Christopher U. Abani is the Board of Trustees Professor of English at Northwestern University in Evanston, Illinois. He is a graduate of the State University of Nigeria. He holds a master’s degree from the University of London in England and a Ph.D. in literature and creative writing from the University of Southern California in Los Angeles.
Roland G. Fryer Jr. is the Henry Lee Professor of Economics at Harvard University. He is the youngest African American to be awarded tenure at Harvard. A magna cum laude graduate of the University of Texas at Arlington, Professor Fryer holds a Ph.D. from Pennsylvania State University.
George E. Lewis is the Edwin H. Case Professor of American Music at Columbia University in New York City. He has taught at Columbia University since 2004. Earlier in his career, Professor Lewis taught at the University of California, San Diego. Professor Lewis is a graduate of Yale University.

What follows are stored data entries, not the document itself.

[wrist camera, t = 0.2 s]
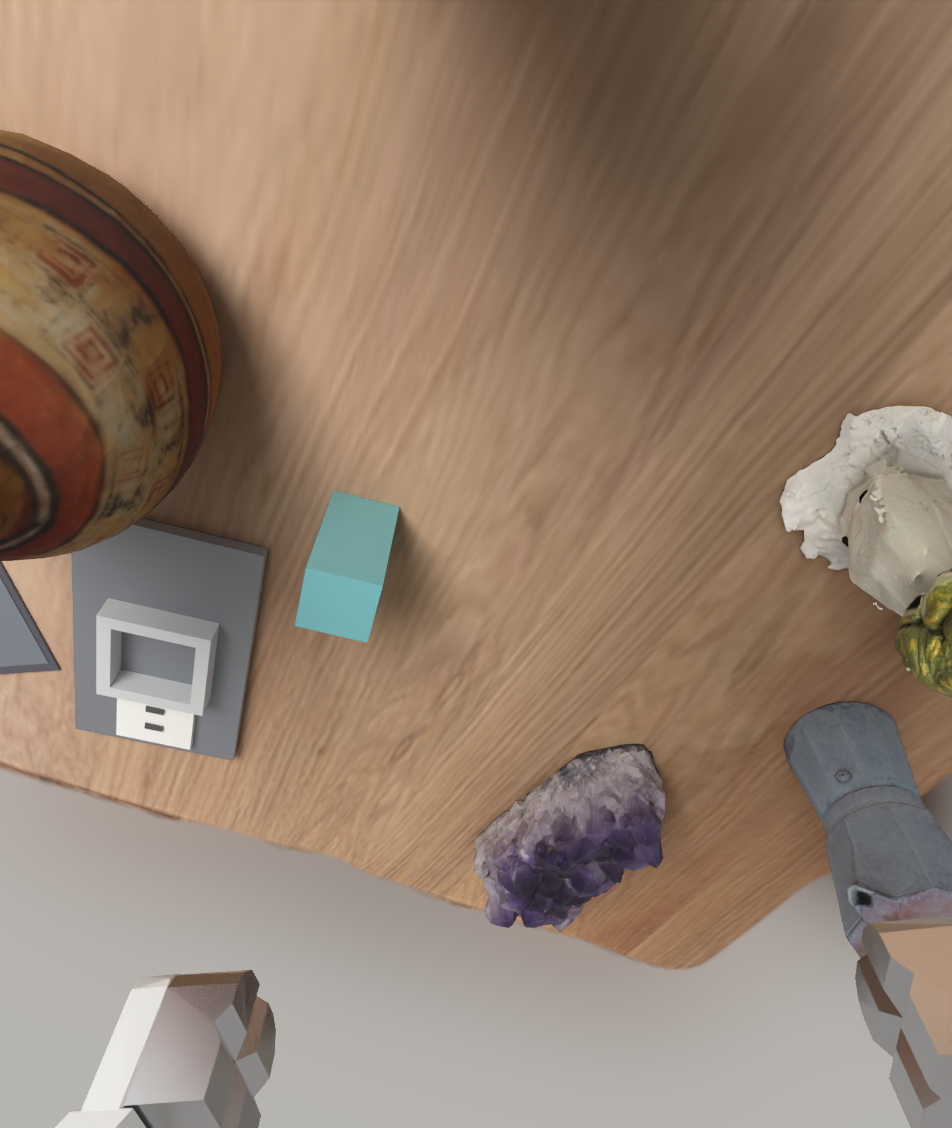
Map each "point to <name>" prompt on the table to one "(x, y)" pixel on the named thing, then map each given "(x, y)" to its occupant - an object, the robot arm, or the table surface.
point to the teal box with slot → (347, 567)
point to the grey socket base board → (165, 636)
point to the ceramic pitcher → (92, 354)
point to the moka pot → (871, 817)
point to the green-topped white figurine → (888, 524)
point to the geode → (572, 837)
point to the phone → (20, 634)
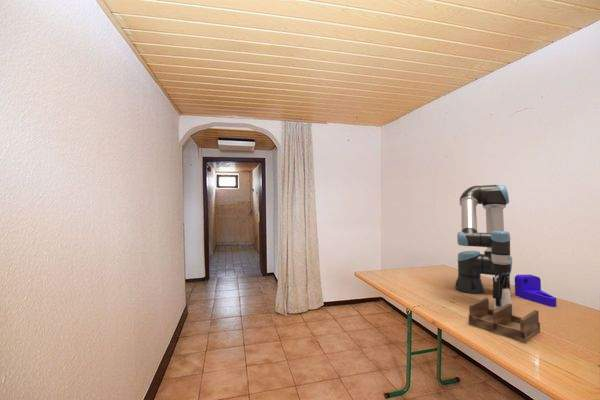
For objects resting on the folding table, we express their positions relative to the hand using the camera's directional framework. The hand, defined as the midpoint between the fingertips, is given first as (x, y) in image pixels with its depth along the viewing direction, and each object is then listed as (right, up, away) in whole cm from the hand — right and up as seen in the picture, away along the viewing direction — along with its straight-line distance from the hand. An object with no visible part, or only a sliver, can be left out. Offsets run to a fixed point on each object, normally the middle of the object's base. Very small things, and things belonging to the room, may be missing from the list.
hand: (502, 310), depth 130 cm
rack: (-12, 0, -16) cm, 20 cm away
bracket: (+30, -1, +14) cm, 33 cm away
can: (0, -1, 0) cm, 1 cm away
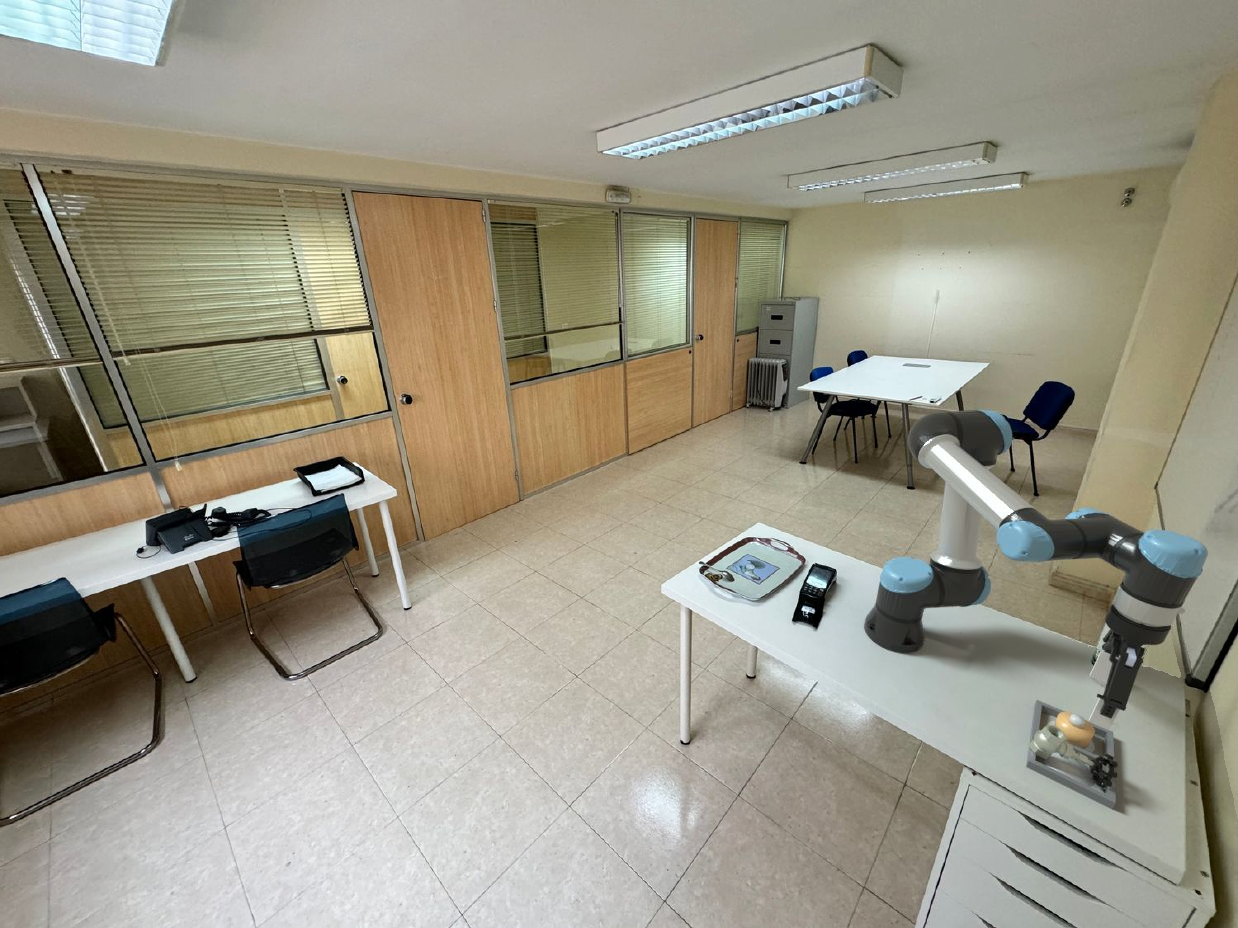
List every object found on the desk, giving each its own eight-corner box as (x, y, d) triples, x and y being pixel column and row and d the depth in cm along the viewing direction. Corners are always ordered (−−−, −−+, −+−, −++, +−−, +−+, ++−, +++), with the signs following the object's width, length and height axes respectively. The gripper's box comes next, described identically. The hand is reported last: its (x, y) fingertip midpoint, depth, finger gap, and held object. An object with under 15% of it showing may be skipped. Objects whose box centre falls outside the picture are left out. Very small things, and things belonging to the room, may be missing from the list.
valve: (1028, 756, 100) (1101, 795, 95) (1044, 738, 97) (1121, 777, 91) (1026, 732, 105) (1095, 767, 99) (1042, 714, 102) (1115, 749, 96)
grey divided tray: (1025, 769, 100) (1028, 760, 100) (1033, 707, 114) (1036, 699, 113) (1110, 811, 92) (1115, 803, 91) (1109, 739, 106) (1113, 731, 105)
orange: (1051, 737, 106) (1059, 719, 104) (1053, 719, 110) (1060, 701, 108) (1088, 754, 102) (1097, 736, 100) (1088, 735, 106) (1097, 717, 104)
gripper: (1180, 666, 73) (1128, 759, 82) (1165, 587, 90) (1123, 671, 98) (1113, 643, 78) (1070, 733, 87) (1110, 572, 95) (1075, 653, 103)
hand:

James McBride is a Distinguished Writer-In-Residence at the Arthur L. Carter Journalism Institute at New York University. He is the author of The Color of Water: A Black Man’s Tribute to His White Mother (Riverhead, 1997) and the novel Miracle at St. Anna (Riverhead, 2003). McBride later wrote the screenplay for the 2008 film Miracle at St. Anna, which was directed by Spike Lee. McBride is a graduate of Oberlin College and holds a master’s degree in journalism from Columbia University.
Neil deGrasse Tyson is the Frederick Rose Director and astrophysicist at the Hayden Planetarium in New York City. In 2014 he was host of the Fox television series Cosmos: A Spacetime Odyssey. Dr. Tyson is a graduate of Harvard University. He holds a master’s degree from the University of Texas and a master’s degree and a Ph.D. in astrophysics from Columbia University.
Among the other new African American fellows of the American Academy of Arts and Sciences are journalist A’Lelia Bundles, actress and singer Audra A. McDonald, and Darren Walker, president of the Ford Foundation. Walker holds bachelor’s and law degrees from the University of Texas and previously taught at the New York University School of Law.
It is indeed an honor to be selected for membership in the American Academy of Arts and Sciences. The article mentions that JBHE identified eight people of African descent among the new class of fellows. I am distressed that JBHE provided brief background information on the six men in this group, but not the two women. While the two women’s work is not in higher education per se, clearly achievement at this level deserves more than a mere name mention.
We are a journal on higher education and thus our editorial is focused on those who are involved in the area we cover.
I agree Dr. Logan,
The two women profiles should have been included. More fundamental however is why in the world there were no black women in academia named?